[LAU] how to record Gramophone?

Jonathan Gazeley jonathan.gazeley at bristol.ac.uk
Tue Mar 24 06:25:41 EDT 2009


Grammostola Rosea wrote:
> frank pirrone wrote:
>   
>> Grammostola Rosea wrote:
>>     
>>> frank pirrone wrote:
>>>  
>>>       
>>>> Olivier Guilyardi wrote:
>>>>      
>>>>         
>>>>> garry.ogle at tiscali.co.uk wrote:
>>>>>            
>>>>>           
>>>>>> frank pirrone wrote:
>>>>>>
>>>>>>                  
>>>>>>             
>>>>>>> I'd also look into Gramofile:
>>>>>>> for pop/click filtering and automatic breaking of a continuous 
>>>>>>> recording into "tracks" or songs.  It can be used for 
>>>>>>> post-processing the recordings you make.
>>>>>>> I'd also look into Gramofile:
>>>>>>>                         
>>>>>>>               
>>>>>> I'd recommend gnome-wave-cleaner for post-processing:
>>>>>>
>>>>>> http://gwc.sourceforge.net/
>>>>>>                   
>>>>>>             
>>>>> +1 for Gnome Wave Cleaner. I successfully digitalized 50+ years old 
>>>>> persian
>>>>> music LP's using this app.
>>>>>
>>>>> -- 
>>>>>   Olivier
>>>>> _______________________________________________
>>>>>             
>>>>>           
>>>> Yeah, me too.  It's a fine program, but my reason for referring the 
>>>> OP to Gramofile was primarily its functionality for breaking a 
>>>> continuous recording into individual tracks or songs based upon the 
>>>> silence between as delimiter.
>>>> Anyone have another program recommendation for that operation?
>>>>
>>>> Of course it's easy enough to manually split a waveform where one 
>>>> tune ends and another begins, but if one were digitizing an entire 
>>>> record collection that would be beyond onerous.  Also DAO can 
>>>> certainly handle impressing that continuous recording onto optical 
>>>> media, but that's not the same as having individual files - for any 
>>>> of a number of purposes.
>>>>
>>>>
>>>>       
>>>>         
>>> Thanks all.
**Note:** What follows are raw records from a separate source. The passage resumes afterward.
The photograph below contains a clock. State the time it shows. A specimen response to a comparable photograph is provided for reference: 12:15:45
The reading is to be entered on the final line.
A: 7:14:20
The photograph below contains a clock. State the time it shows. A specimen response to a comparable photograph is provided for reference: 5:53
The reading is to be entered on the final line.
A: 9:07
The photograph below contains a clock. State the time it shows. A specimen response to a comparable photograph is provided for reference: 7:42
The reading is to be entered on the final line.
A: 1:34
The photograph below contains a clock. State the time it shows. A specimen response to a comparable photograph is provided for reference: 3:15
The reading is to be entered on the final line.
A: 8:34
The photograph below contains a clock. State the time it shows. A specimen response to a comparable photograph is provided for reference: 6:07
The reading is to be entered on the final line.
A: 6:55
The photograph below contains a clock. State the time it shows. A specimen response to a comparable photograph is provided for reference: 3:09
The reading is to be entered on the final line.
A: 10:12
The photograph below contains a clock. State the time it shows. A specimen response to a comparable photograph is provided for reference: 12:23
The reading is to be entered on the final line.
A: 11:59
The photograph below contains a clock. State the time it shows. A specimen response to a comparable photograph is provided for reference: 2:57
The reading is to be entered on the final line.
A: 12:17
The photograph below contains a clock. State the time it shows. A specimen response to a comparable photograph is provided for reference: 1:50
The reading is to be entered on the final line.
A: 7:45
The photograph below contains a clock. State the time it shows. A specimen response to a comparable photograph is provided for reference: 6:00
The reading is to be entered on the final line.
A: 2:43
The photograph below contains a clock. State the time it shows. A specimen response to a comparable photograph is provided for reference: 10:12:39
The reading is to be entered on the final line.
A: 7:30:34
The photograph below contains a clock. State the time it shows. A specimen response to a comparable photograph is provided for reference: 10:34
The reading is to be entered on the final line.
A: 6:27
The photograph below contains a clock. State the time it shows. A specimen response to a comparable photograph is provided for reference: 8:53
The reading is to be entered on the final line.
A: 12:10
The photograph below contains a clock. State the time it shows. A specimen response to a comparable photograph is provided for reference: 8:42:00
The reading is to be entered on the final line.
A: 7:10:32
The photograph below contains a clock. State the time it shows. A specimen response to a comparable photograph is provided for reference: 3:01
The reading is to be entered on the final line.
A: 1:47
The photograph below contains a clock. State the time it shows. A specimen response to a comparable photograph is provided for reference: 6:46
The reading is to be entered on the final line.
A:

Interesting suggesting Frank...
>>>
>>> Btw. Does it matter for quality what soundcard is used?
>>>
>>>   
>>>       
>> Not in my experience.  It's not a demanding audio task.  Others may 
>> report differently. 
>>     
> Can someone confirm or reject this thesis?
Going back a few years I digitised a set of LPs using a SoundBlaster 16 
card with a consumer Technics turntable, amplified by an ancient Inkel 
MX-1810 mixer, hooked up to the line-in socket of the SB16 with a 3.5mm 
jack.

Sounded surprisingly good given the bodged setup!

Obviously you will get better sound quality with a decent sound card, 
but depending on your source, you can get away with a cheap sound card. 
I don't recommend motherboard onboard sound chips though. They usually 
pick up a lot of digital noise from the computer.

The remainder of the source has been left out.